Софии наконец удается докопаться до сути, хоть она и не знает ключа, объяснения, но на то ведь и психологи – чтобы углядеть невидимое и придумать имя неназываемому. Вердикт таков: нет у девочки никакой трихотилломании или трихофагии. Точнее, если и есть, то это лишь следствие, а причина, сама проблема, как это всегда и бывает, коренится где-то в самом начале ее жизни, но тут и психологи недоумевают, потому что в самом начале обычно тьма.
Мать рассказывает, что давным-давно не укачивает так свою дочь, потому что та уже выросла, а еще потому, что мать и сама переживает непростой этап (произносит ли эти слова мать или их добавляет в свою историю уже выросшая дочь?). Психолог утверждает, что малышка связывает материнские волосы с заботой. Так что же творится с девочкой?
Так ведь отец-то ушел!
Мы можем додумать, что в этом месте мать говорит: слишком уж она сообразительная. Ей отвечают, что это вовсе не минус, а совсем наоборот. Тогда мать говорит, что девочка чересчур чувствительна.

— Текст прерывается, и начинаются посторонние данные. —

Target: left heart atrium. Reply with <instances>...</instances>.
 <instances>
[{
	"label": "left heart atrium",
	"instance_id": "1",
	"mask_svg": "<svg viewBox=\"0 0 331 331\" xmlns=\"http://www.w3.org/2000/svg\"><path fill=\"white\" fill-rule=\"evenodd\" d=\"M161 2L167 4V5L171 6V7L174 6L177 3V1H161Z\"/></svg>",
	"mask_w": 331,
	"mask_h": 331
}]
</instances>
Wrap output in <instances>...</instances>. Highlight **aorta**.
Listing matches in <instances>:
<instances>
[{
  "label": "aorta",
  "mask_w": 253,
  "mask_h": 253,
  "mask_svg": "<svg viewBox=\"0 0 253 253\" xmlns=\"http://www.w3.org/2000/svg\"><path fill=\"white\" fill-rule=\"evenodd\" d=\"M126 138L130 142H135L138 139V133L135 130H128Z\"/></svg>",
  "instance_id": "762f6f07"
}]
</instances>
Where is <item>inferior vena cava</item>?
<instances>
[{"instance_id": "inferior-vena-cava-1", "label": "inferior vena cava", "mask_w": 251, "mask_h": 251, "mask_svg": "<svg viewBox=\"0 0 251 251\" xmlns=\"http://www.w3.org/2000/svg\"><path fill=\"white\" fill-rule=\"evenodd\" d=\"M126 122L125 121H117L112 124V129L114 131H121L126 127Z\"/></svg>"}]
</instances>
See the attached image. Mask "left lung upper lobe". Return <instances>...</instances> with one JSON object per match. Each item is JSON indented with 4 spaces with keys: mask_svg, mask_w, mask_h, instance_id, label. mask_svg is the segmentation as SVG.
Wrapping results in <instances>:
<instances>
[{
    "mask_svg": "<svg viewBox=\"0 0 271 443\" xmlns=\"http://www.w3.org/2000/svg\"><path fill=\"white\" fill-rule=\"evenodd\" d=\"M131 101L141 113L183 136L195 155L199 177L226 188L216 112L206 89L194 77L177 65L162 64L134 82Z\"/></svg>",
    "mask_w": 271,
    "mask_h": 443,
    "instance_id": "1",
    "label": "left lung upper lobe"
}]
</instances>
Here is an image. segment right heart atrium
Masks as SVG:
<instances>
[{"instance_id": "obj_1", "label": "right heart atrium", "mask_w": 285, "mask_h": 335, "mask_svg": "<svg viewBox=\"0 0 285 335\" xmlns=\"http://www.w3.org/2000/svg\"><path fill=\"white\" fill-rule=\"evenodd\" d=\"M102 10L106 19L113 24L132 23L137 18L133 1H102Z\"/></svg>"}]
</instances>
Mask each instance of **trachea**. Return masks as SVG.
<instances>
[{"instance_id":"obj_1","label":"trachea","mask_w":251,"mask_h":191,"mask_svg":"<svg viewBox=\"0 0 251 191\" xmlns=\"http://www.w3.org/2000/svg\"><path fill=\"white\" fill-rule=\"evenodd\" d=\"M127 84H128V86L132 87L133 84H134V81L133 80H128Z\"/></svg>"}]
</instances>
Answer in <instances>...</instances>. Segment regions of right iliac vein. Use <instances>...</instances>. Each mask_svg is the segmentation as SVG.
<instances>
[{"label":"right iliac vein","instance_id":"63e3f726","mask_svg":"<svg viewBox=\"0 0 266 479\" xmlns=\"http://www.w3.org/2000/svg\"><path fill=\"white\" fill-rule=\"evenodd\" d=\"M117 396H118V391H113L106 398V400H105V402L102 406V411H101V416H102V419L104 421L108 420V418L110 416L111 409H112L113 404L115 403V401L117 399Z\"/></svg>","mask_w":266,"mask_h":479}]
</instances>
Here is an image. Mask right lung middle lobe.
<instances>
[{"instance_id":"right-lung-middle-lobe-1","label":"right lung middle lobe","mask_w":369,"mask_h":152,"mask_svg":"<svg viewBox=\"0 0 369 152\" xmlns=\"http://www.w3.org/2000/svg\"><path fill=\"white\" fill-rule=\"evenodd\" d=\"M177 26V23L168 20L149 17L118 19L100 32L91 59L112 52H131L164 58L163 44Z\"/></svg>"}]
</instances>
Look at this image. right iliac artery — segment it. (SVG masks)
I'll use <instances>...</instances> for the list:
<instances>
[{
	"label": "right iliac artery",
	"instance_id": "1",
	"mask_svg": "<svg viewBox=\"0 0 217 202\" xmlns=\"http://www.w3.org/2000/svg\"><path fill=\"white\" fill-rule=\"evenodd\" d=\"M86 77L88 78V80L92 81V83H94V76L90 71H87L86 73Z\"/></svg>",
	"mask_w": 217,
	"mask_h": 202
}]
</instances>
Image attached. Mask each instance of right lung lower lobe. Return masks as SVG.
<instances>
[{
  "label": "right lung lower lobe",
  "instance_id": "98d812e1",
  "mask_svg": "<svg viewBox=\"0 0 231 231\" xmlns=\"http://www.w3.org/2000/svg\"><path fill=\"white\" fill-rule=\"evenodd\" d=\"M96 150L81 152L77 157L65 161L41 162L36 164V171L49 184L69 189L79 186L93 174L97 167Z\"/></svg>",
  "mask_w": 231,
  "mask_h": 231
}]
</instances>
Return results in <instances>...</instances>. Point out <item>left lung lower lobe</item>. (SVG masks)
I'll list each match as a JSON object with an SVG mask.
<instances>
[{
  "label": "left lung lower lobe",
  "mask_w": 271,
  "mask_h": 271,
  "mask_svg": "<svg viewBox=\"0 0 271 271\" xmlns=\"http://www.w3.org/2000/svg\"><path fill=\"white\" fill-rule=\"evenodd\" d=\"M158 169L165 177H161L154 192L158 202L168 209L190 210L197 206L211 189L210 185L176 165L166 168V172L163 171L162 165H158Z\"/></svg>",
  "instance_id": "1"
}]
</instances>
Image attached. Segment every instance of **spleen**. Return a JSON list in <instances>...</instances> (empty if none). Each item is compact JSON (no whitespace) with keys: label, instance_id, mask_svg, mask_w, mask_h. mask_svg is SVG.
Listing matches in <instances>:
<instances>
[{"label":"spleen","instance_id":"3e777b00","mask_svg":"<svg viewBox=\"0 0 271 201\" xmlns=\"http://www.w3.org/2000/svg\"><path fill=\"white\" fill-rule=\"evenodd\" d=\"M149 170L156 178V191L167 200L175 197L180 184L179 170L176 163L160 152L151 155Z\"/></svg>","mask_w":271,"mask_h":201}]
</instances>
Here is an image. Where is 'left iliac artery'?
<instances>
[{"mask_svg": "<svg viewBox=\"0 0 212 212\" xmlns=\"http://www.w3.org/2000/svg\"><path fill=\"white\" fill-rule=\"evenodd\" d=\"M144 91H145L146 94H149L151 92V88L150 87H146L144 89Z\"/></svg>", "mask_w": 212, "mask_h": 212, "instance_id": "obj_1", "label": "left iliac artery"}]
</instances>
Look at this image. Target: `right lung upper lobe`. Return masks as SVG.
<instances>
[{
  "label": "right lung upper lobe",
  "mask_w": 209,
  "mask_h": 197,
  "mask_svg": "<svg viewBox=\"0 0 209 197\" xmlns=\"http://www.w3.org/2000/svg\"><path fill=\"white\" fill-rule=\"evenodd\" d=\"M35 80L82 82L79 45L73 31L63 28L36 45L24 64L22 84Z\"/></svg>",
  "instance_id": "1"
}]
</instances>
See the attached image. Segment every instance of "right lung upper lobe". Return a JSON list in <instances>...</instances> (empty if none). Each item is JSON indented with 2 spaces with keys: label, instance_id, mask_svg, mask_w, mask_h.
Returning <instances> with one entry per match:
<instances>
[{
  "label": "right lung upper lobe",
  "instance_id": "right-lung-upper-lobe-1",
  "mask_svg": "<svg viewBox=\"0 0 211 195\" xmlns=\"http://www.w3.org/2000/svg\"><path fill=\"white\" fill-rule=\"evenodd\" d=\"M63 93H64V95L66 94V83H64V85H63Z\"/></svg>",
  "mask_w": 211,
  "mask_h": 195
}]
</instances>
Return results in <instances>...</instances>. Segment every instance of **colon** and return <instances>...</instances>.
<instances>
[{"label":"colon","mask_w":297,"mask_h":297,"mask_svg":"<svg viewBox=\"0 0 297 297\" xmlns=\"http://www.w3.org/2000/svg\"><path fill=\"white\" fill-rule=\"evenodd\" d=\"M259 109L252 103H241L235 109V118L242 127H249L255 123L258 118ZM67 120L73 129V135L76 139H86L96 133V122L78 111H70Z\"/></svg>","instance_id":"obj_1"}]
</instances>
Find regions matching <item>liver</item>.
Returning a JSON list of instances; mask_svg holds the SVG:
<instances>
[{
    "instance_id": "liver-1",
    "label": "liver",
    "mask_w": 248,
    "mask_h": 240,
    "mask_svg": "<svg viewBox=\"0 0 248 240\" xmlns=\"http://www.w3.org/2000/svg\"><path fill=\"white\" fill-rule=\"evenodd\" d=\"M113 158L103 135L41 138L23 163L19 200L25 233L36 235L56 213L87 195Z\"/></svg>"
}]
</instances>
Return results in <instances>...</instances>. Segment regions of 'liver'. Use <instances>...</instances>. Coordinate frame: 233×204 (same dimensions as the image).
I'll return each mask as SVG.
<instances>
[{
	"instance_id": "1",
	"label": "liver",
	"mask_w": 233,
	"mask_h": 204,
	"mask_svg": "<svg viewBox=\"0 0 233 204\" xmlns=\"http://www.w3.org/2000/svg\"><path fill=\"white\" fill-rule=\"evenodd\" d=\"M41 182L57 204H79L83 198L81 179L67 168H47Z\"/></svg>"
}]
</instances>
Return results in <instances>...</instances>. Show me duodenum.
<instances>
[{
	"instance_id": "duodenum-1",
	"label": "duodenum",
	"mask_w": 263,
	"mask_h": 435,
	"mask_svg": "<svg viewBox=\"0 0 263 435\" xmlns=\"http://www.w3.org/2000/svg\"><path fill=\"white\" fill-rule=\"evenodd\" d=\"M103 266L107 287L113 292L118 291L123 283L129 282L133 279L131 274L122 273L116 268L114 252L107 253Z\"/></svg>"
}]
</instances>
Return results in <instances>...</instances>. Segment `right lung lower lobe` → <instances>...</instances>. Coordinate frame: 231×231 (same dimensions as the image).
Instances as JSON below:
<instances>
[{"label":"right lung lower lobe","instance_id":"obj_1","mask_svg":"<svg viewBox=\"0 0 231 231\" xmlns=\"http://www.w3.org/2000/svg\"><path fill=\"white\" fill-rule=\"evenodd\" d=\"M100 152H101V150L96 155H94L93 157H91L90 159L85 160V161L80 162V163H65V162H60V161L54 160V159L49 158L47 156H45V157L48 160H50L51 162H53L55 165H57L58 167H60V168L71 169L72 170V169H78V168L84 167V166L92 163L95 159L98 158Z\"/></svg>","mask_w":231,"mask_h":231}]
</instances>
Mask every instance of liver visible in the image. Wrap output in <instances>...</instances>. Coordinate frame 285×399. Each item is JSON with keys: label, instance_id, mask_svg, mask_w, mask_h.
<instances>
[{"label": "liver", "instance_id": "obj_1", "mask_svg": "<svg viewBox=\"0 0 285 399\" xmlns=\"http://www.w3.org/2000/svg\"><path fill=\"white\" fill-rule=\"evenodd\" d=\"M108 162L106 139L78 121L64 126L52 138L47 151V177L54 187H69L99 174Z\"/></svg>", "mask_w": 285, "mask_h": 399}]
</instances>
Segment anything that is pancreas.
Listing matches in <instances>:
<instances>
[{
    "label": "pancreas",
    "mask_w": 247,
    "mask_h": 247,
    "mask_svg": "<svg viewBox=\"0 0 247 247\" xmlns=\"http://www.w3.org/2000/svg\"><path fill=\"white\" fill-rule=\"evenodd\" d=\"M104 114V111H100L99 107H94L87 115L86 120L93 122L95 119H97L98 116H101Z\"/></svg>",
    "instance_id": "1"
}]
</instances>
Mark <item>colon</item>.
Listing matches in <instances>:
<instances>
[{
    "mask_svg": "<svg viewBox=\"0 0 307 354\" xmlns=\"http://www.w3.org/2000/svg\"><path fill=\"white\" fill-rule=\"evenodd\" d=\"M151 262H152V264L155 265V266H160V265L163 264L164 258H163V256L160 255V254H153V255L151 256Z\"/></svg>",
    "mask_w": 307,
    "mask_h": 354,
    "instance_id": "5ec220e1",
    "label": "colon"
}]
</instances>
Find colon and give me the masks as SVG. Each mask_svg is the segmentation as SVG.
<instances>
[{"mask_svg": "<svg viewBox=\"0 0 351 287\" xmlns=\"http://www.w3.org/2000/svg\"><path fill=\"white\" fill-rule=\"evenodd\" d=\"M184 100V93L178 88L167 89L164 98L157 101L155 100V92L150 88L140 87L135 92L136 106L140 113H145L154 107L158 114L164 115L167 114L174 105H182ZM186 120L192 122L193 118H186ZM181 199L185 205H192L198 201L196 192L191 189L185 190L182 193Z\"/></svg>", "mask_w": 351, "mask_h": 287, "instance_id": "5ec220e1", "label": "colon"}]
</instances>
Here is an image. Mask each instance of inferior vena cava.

Когда ей говорят: «Собирая волосы, она ищет вас», на лице матери отражается недоверие: конечно же, нет, она ведь всегда дома, зачем же девочке ее искать? Позже в беседе с мужем она использует слово «шарлатан», но в тот момент она просто кивает, когда психолог советует ей постричься. Да как же она пострижется? Откуда ему знать, что ее дочь ест волосы именно по этой причине?
Но в глубине души мать догадывается: дело не в волосах, а в том, что происходит с ней самой. Сейчас она не может обнять дочь, а когда та была младенцем – могла. Потом случилось всякое, и руки у нее стали холодные, непослушные, безжизненные. Раньше все было иначе, а теперь… кто же знает? Да к тому же девочка ведь… Она же вылитый отец. Ее настоящий отец. Черты лица, улыбка, тонкие гладкие волосы, которые липнут ко лбу. И глаза со слегка нависшими веками.
Виноват отец, – уверяют все, – ведь это он ушел.